市町村の設置する一般廃棄物処理施設は、まず100%国庫補助を受けています。
国庫補助を受けて設置した施設で産業廃棄物を処理すると…
目的外使用として、補助金返還の対象となります。
即ち、おおっぴらに産業廃棄物の処理を行うと、当該自治体はとんでもないことになるのです。
真茶香 様 コメントありがとうございました。
国庫補助の件 まったく眼中にありませんでしたので、大変参考になりました。
ただ、一般廃棄物処理施設で産業廃棄物の合わせ処理がまったくできないのだとすると、環境省自体が廃棄物処理法の趣旨を捻じ曲げていることになります。

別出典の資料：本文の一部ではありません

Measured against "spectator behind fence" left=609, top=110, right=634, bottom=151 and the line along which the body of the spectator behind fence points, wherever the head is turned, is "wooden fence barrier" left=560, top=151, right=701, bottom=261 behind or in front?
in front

それもちょっと考えにくい事態なので、原典を調べてみました。
後でブログでその原典などをアップします。
今後ともよろしくお願いします。
合わせ産業廃棄物処理にマニフェストが必要との事ですが、この場合も産業廃棄物マニフェストでよろしいでしょうか。又、その際は清掃工場が中間処理先、最終処分先となって、現地確認や契約書の処分先は「清掃工場」の記載も必要となりますか。産業廃棄物マニフェスト運用が理解不能になってしまします。
産業廃棄物であるならば、マニフェストが必要ですね。
契約書も中間処理先は市町村の清掃工場となります。